If you know anything about the internet, you’re probably familiar with what a search engine is and what it’s designed to do. Each and every day there are millions upon millions of websites and webpages uploaded onto the internet and search engines are virtually just a large index or library of these millions of webpages, but what many people don’t understand is the process of how search engines find these pages.
Search engines use a process called ‘crawling’ carried out by a programme called a ‘search engine crawler’ to discover new pages to add to its index and update existing pages. But what exactly is a search engine crawler and how does it work?
What Are Search Engine Crawlers?
Search engine crawlers, also commonly referred to as ‘web crawlers’, are programmes designed by search engines to browse websites in their entirety to provide them with all the information they need for their index.
Crawlers, often known as ‘bots’ or ‘spiders’, use robots.txt, sitemaps and internal links found on your website to read all the information on each of your webpages, including content, links, HTML and metadata.
All of the major search engines will use web crawlers for the process of crawling and indexing pages to index and update existing pages on the search engine index, for instance, Google uses ‘Googlebot’ and Yahoo! uses ‘Slurp’ for crawling websites.
How Do They Work?
The process that website crawlers do is called ‘crawling’ in which begins with the crawler downloading the robots.txt file from your website. This information contains a certain set of ‘rules’ for the crawler to follow, including what pages are to be crawled and which aren’t, pages that the robot.txt doesn’t want a search engine crawler to crawl will not be indexed by search engines. In addition to telling crawlers what pages they which they shouldn’t crawl, robots.txt can also provide crawlers with information about the sitemap of the website, which details what pages of the site are to be indexed.
How do they index pages?
How these crawlers and bots index your page is by first visiting the page and then making a copy of both the page and the URL to add to the search engine index. Once it has completed this first step, it will then proceed to follow all of the links that are on your website to find different pages on the site, also making a copy of that page and its URL to add to the search engine’s index. However, if a website contains a robots.txt which has told the web crawler not to crawl a page, it won’t visit or index the page.
What Are They Crawling For?
Websites are crawled for both of the purposes of discovering pages for the index as well as to update the information they have about the existing pages in the search engine index.
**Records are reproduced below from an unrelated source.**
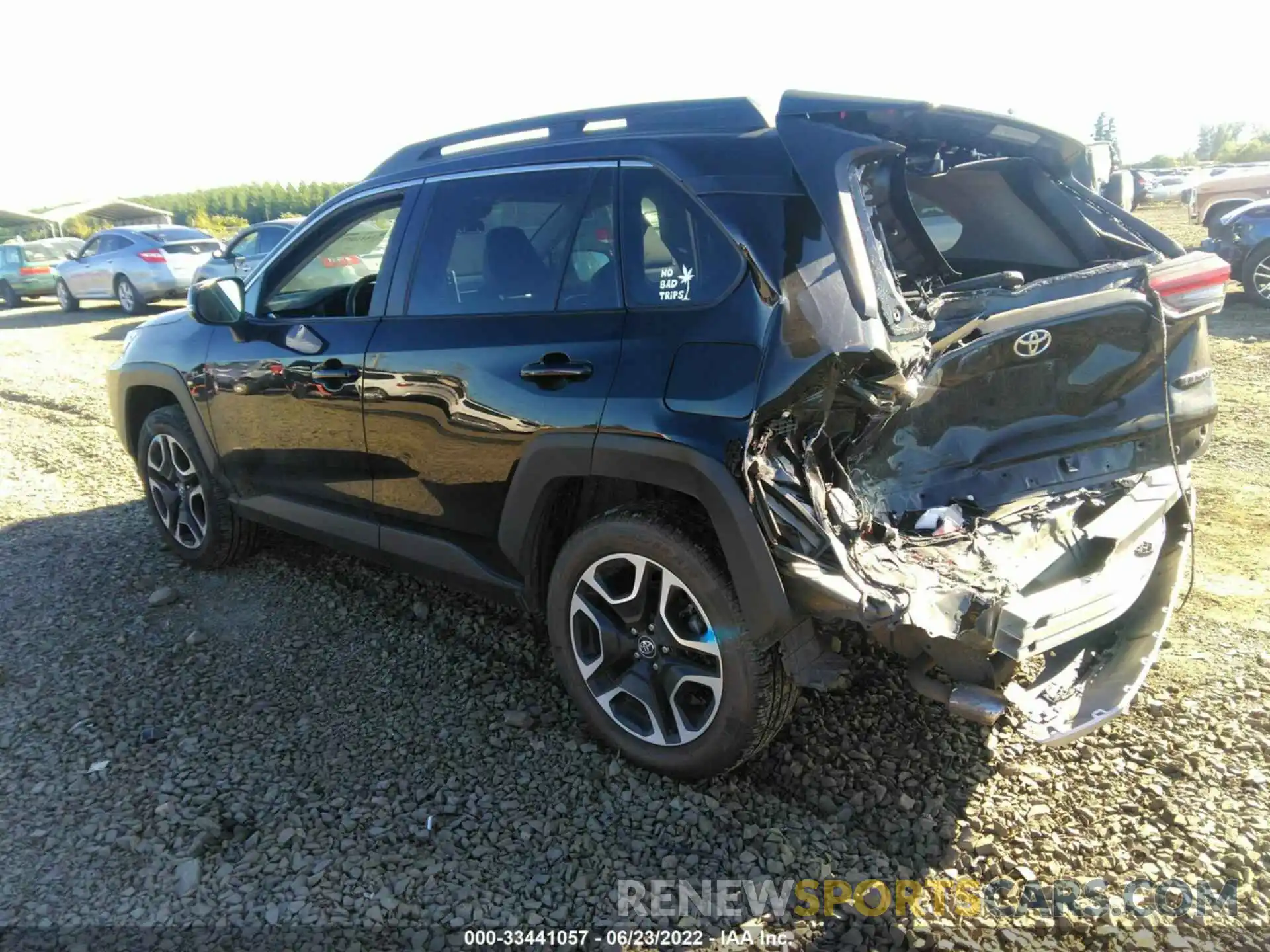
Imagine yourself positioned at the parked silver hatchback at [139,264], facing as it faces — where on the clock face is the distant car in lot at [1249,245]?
The distant car in lot is roughly at 6 o'clock from the parked silver hatchback.

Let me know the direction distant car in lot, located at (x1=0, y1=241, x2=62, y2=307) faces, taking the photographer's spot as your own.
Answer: facing away from the viewer and to the left of the viewer

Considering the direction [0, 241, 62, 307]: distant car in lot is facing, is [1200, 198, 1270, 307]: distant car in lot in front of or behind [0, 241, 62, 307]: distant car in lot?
behind

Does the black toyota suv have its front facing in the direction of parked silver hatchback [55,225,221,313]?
yes

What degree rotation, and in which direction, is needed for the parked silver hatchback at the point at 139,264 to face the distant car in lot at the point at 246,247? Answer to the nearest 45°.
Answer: approximately 180°

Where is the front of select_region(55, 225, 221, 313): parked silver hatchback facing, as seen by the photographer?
facing away from the viewer and to the left of the viewer

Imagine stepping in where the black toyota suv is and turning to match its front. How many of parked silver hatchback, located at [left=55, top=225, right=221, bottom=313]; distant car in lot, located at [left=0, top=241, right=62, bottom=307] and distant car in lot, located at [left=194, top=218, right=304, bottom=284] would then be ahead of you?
3

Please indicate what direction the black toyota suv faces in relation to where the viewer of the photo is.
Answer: facing away from the viewer and to the left of the viewer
Website crawlers visit pages and extract all the information on the page including links to discover any new pages, whereas pages which are already known to the search engines continue to be systematically crawled to check for any updates to a page.
Webpages which are updated regularly are more likely to be crawled more often by search engines and bots, whereas pages which aren’t automatically updated and modified will be crawled less frequently.